Again, we use IMR90 cell line as an example and focus on a single chromosome. Let's first get the bin indexes of TAD boundaries.
st=0
: read the file by skipping the first 0 linesch=0
: chromosome indexes are saved in the column of index 0po=1
: positions are saved in the column of index 1add=0
: shift the bin index in order to change between 0-based index and 1-based indexTAD_st, _ = map1.get_locations('IMR90.domain.txt', st=0, ch=0, po=1, add=0)
TAD_ed, _ = map1.get_locations('IMR90.domain.txt', st=0, ch=0, po=2, add=-1)
To better show the cluster membership values, we normalize the matrix to be rows summing to one. It means that for each bin we have a set of values with sum of one corresponding to the local clusters. If we treat those values as the probability of each bin contacting with each cluster, we can further calculate the Gini impurity score by $$Gini(i) = 1 - \sum_j p_{ij}^2$$
P = np.asarray(map1.contact_group * map1.group_map)
ps = P.sum(1)
P /= np.mean(ps[ps>0])
gini = 1-np.power(P,2).sum(1)
gini[ps==0] = 0
Let's plot a small region on the chromosome to check those values. TAD regions are marked as black bars at the top.
region = np.arange(700,800)
plt.plot(region, gini[region], '--k', label='Gini')
for i in xrange(P.shape[1]):
if P[region,i].max() > 0.5:
plt.plot(region, P[region,i], label='C%s'%(i+1))
for i,j in zip(TAD_st, TAD_ed):
if i in region or j in region:
plt.plot([i,j], [1,1], '-k', linewidth=3)
plt.xlim([region.min(), region.max()])
plt.ylim([0,1.1])
plt.legend(loc='center left', bbox_to_anchor=(1, 0.5));
We can see the local clusters provide a rich information on the multi-to-multi interaction pattern and have a smaller size compared with TADs. Bins with high Gini impurity score indicate the interactions from many clusters.

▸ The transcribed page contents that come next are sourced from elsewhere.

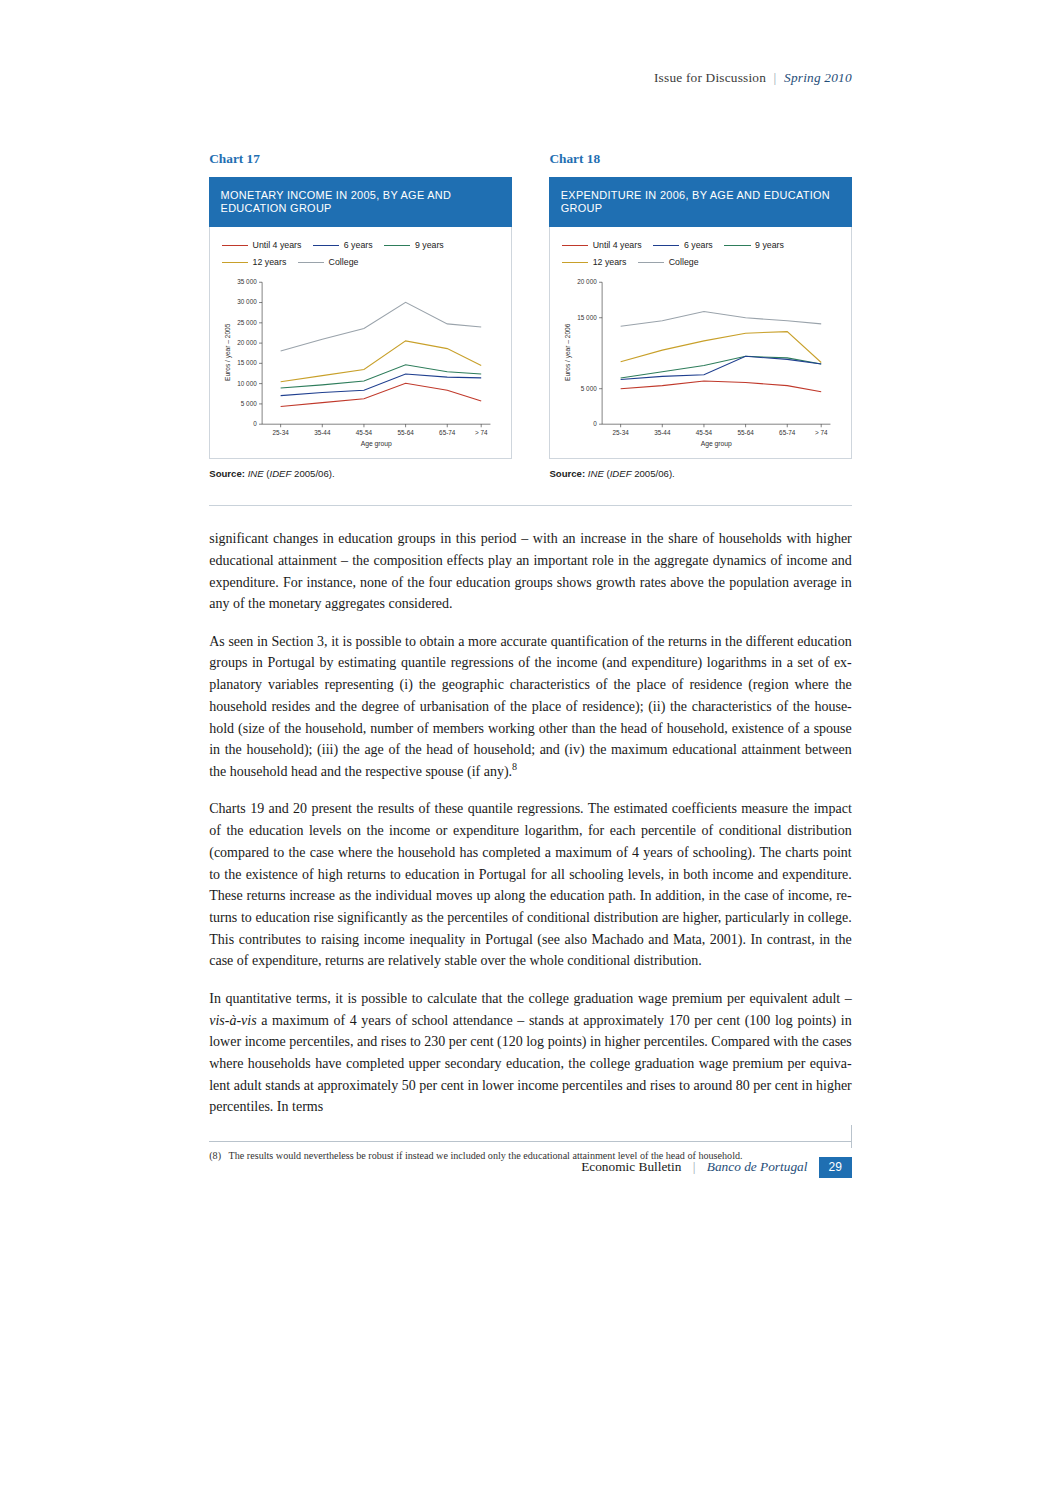Issue for Discussion | Spring 2010
Chart 17
Monetary income in 2005, by age and education group
Until 4 years 6 years 9 years 12 years College
Euros / year – 2005 0 5 000 10 000 15 000 20 000 25 000 30 000 35 000 25-34 35-44 45-54 55-64 65-74 > 74 Age group
Source: INE (IDEF 2005/06).
Chart 18
Expenditure in 2006, by age and education group
Until 4 years 6 years 9 years 12 years College
Euros / year – 2006 0 5 000 15 000 20 000 25-34 35-44 45-54 55-64 65-74 > 74 Age group
Source: INE (IDEF 2005/06).
significant changes in education groups in this period – with an increase in the share of households with higher educational attainment – the composition effects play an important role in the aggregate dynamics of income and expenditure. For instance, none of the four education groups shows growth rates above the population average in any of the monetary aggregates considered.
As seen in Section 3, it is possible to obtain a more accurate quantification of the returns in the different education groups in Portugal by estimating quantile regressions of the income (and expenditure) logarithms in a set of explanatory variables representing (i) the geographic characteristics of the place of residence (region where the household resides and the degree of urbanisation of the place of residence); (ii) the characteristics of the household (size of the household, number of members working other than the head of household, existence of a spouse in the household); (iii) the age of the head of household; and (iv) the maximum educational attainment between the household head and the respective spouse (if any).8
Charts 19 and 20 present the results of these quantile regressions. The estimated coefficients measure the impact of the education levels on the income or expenditure logarithm, for each percentile of conditional distribution (compared to the case where the household has completed a maximum of 4 years of schooling). The charts point to the existence of high returns to education in Portugal for all schooling levels, in both income and expenditure. These returns increase as the individual moves up along the education path. In addition, in the case of income, returns to education rise significantly as the percentiles of conditional distribution are higher, particularly in college. This contributes to raising income inequality in Portugal (see also Machado and Mata, 2001). In contrast, in the case of expenditure, returns are relatively stable over the whole conditional distribution.
In quantitative terms, it is possible to calculate that the college graduation wage premium per equivalent adult – vis-à-vis a maximum of 4 years of school attendance – stands at approximately 170 per cent (100 log points) in lower income percentiles, and rises to 230 per cent (120 log points) in higher percentiles. Compared with the cases where households have completed upper secondary education, the college graduation wage premium per equivalent adult stands at approximately 50 per cent in lower income percentiles and rises to around 80 per cent in higher percentiles. In terms
(8) The results would nevertheless be robust if instead we included only the educational attainment level of the head of household.
Economic Bulletin | Banco de Portugal 29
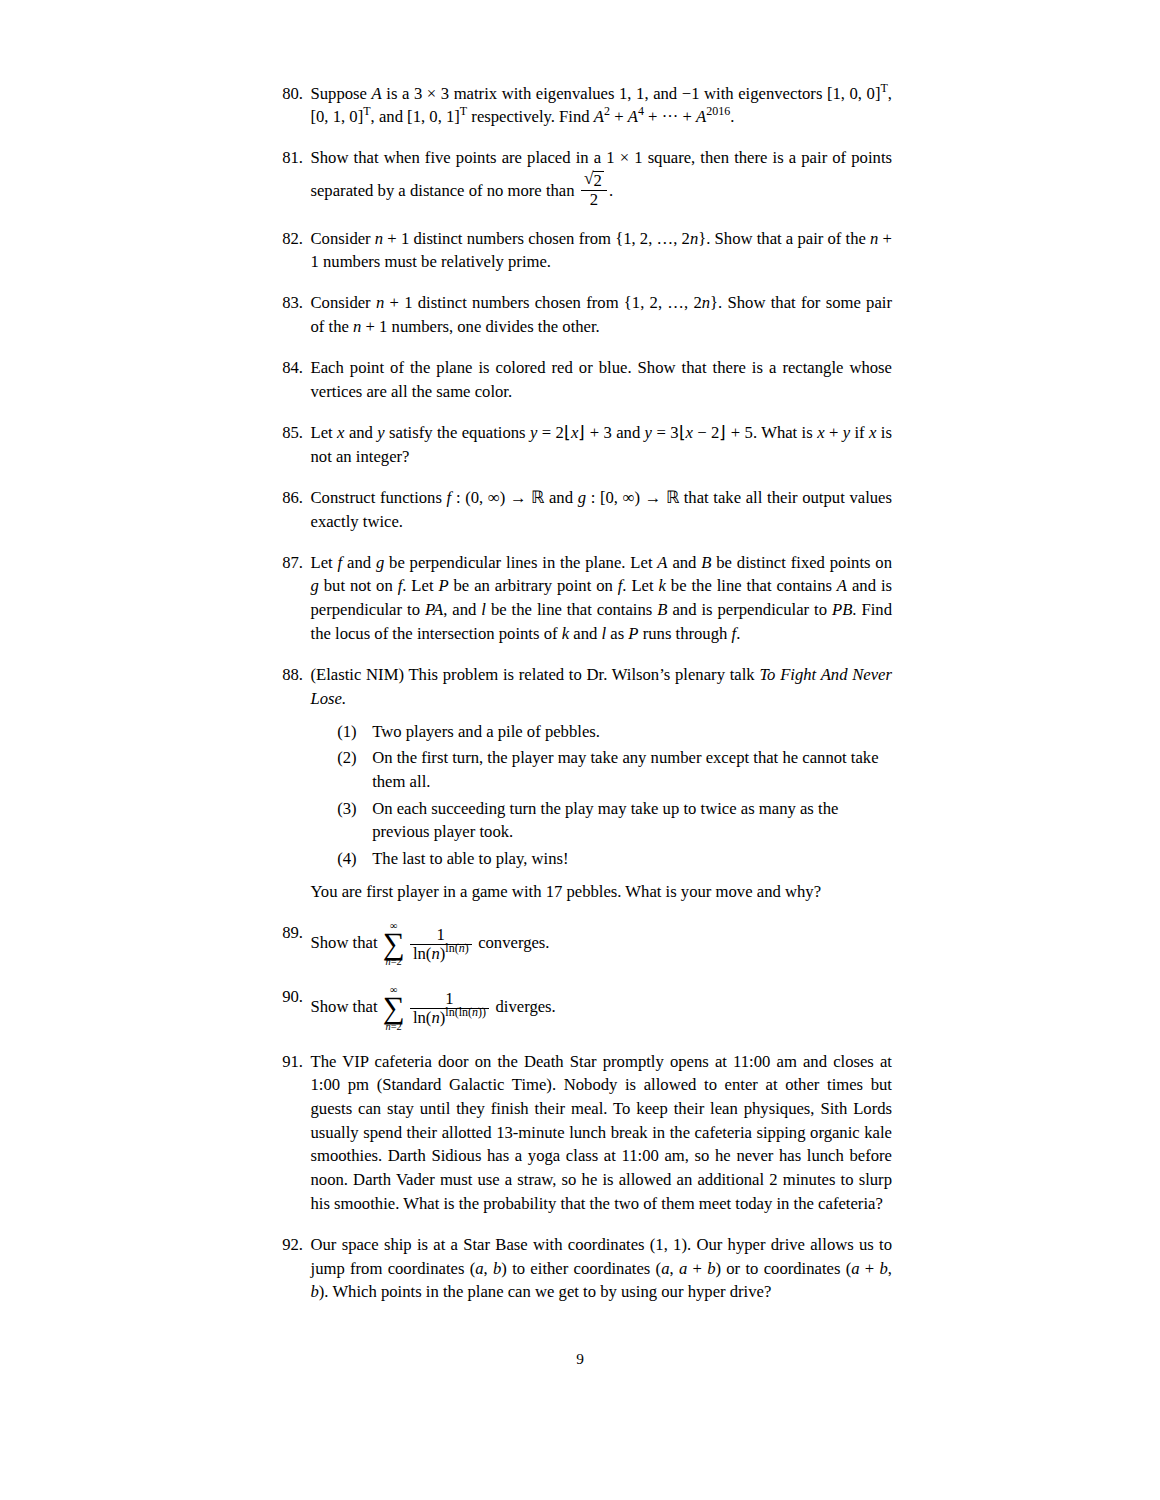80. Suppose A is a 3 × 3 matrix with eigenvalues 1, 1, and −1 with eigenvectors [1, 0, 0]T, [0, 1, 0]T, and [1, 0, 1]T respectively. Find A2 + A4 + ··· + A2016.
81. Show that when five points are placed in a 1 × 1 square, then there is a pair of points separated by a distance of no more than 22.
82. Consider n + 1 distinct numbers chosen from {1, 2, …, 2n}. Show that a pair of the n + 1 numbers must be relatively prime.
83. Consider n + 1 distinct numbers chosen from {1, 2, …, 2n}. Show that for some pair of the n + 1 numbers, one divides the other.
84. Each point of the plane is colored red or blue. Show that there is a rectangle whose vertices are all the same color.
85. Let x and y satisfy the equations y = 2⌊x⌋ + 3 and y = 3⌊x − 2⌋ + 5. What is x + y if x is not an integer?
86. Construct functions f : (0, ∞) → ℝ and g : [0, ∞) → ℝ that take all their output values exactly twice.
87. Let f and g be perpendicular lines in the plane. Let A and B be distinct fixed points on g but not on f. Let P be an arbitrary point on f. Let k be the line that contains A and is perpendicular to PA, and l be the line that contains B and is perpendicular to PB. Find the locus of the intersection points of k and l as P runs through f.
88. (Elastic NIM) This problem is related to Dr. Wilson’s plenary talk To Fight And Never Lose.
(1) Two players and a pile of pebbles.
(2) On the first turn, the player may take any number except that he cannot take them all.
(3) On each succeeding turn the play may take up to twice as many as the previous player took.
(4) The last to able to play, wins!
You are first player in a game with 17 pebbles. What is your move and why?
89. Show that ∞∑n=21 ln(n)ln(n) converges.
90. Show that ∞∑n=21 ln(n)ln(ln(n)) diverges.
91. The VIP cafeteria door on the Death Star promptly opens at 11:00 am and closes at 1:00 pm (Standard Galactic Time). Nobody is allowed to enter at other times but guests can stay until they finish their meal. To keep their lean physiques, Sith Lords usually spend their allotted 13-minute lunch break in the cafeteria sipping organic kale smoothies. Darth Sidious has a yoga class at 11:00 am, so he never has lunch before noon. Darth Vader must use a straw, so he is allowed an additional 2 minutes to slurp his smoothie. What is the probability that the two of them meet today in the cafeteria?
92. Our space ship is at a Star Base with coordinates (1, 1). Our hyper drive allows us to jump from coordinates (a, b) to either coordinates (a, a + b) or to coordinates (a + b, b). Which points in the plane can we get to by using our hyper drive?
9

As the Gini impurity can measure the interaction interfaces of local clusters, we check the enrichment of Gini impurity scores at the TAD broundary.
nearby = np.arange(-10,11)
freq = np.ones_like(nearby, dtype='float')
num = 0
for i in TAD_st + TAD_ed:
sel = i + nearby
if sel.min() >= 0 and sel.max() < gini.shape[0]:
freq += gini[sel]
num += 1
freq /= num
plt.plot(nearby, freq)
plt.xlabel('Bins near TAD broundaries')
plt.ylabel('Average Gini impurity score');
We can see a clear peak at the TAD broundary, which means our local clusters are able to recover TADs.